WORK TO COMPLETE:
Retype all the records below exactly as they are, with no image carried over.

INPUT DATA:
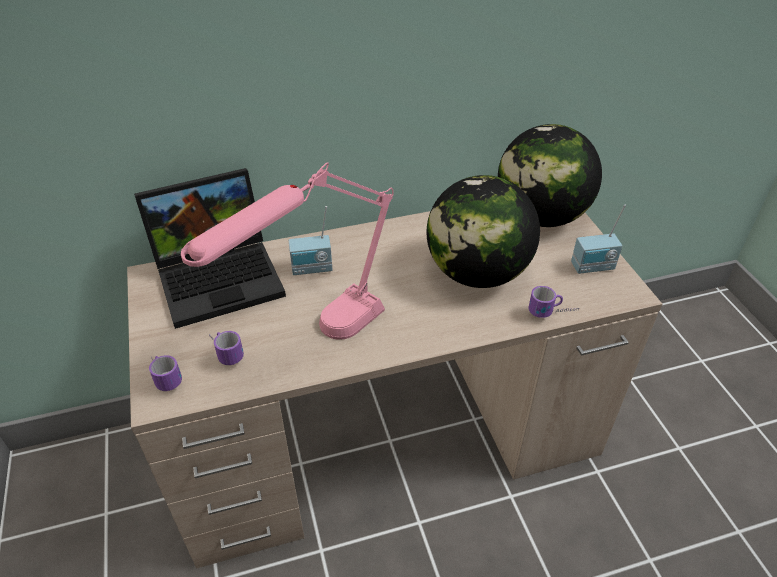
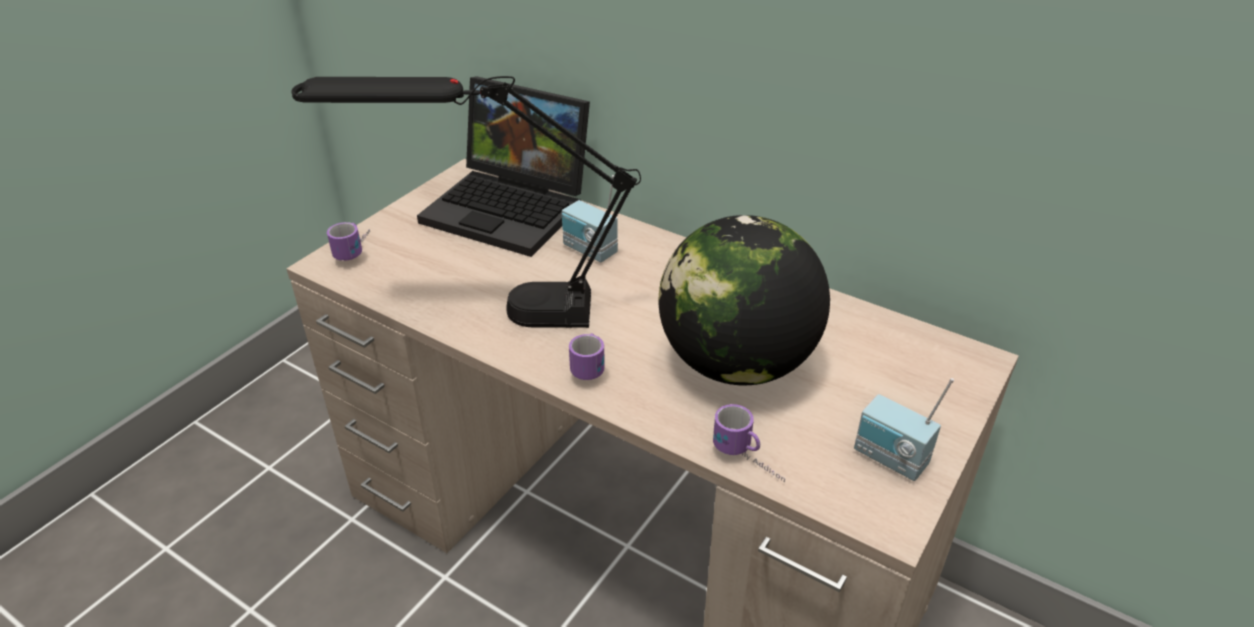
camera: 50 degrees right, 5 degrees down
pink table lamp [181,162,394,340] -> black table lamp [292,76,641,328]
mug [209,331,244,365] -> mug moved to [569,333,605,380]
globe [498,124,602,227] -> none

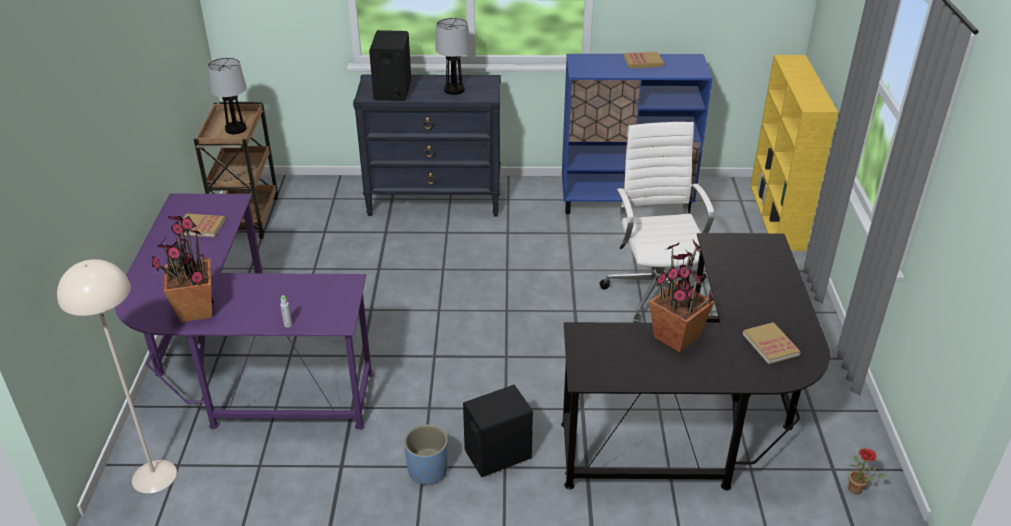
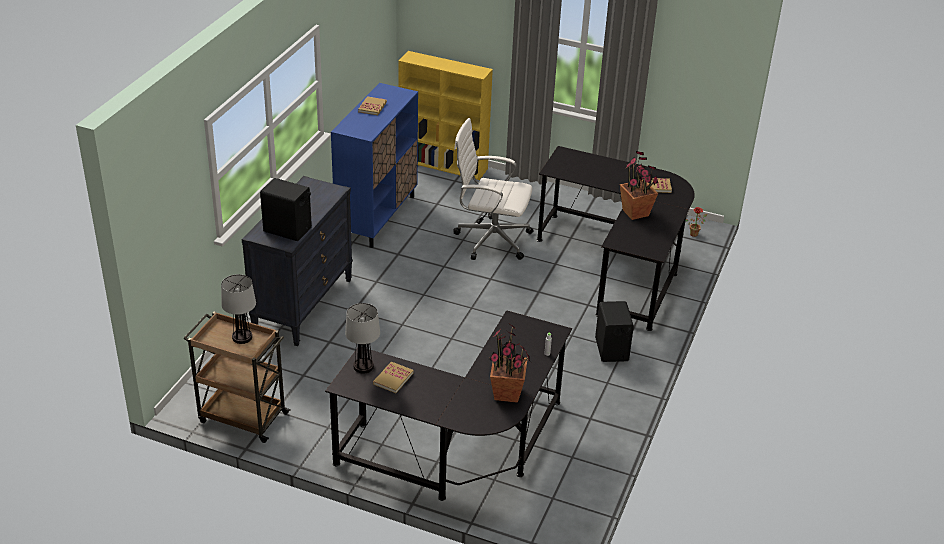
camera: 70 degrees left, 0 degrees up
beige floor lamp [57,259,177,493] -> none
purple desk [115,194,374,430] -> black desk [325,310,572,501]
blue planter [404,424,448,485] -> none
table lamp [435,18,471,95] -> table lamp moved to [345,303,380,373]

ANSWER BOX:
camera: 50 degrees right, 5 degrees down
pink table lamp [181,162,394,340] -> black table lamp [292,76,641,328]
mug [209,331,244,365] -> mug moved to [569,333,605,380]
globe [498,124,602,227] -> none

camera: 70 degrees left, 0 degrees up
beige floor lamp [57,259,177,493] -> none
purple desk [115,194,374,430] -> black desk [325,310,572,501]
blue planter [404,424,448,485] -> none
table lamp [435,18,471,95] -> table lamp moved to [345,303,380,373]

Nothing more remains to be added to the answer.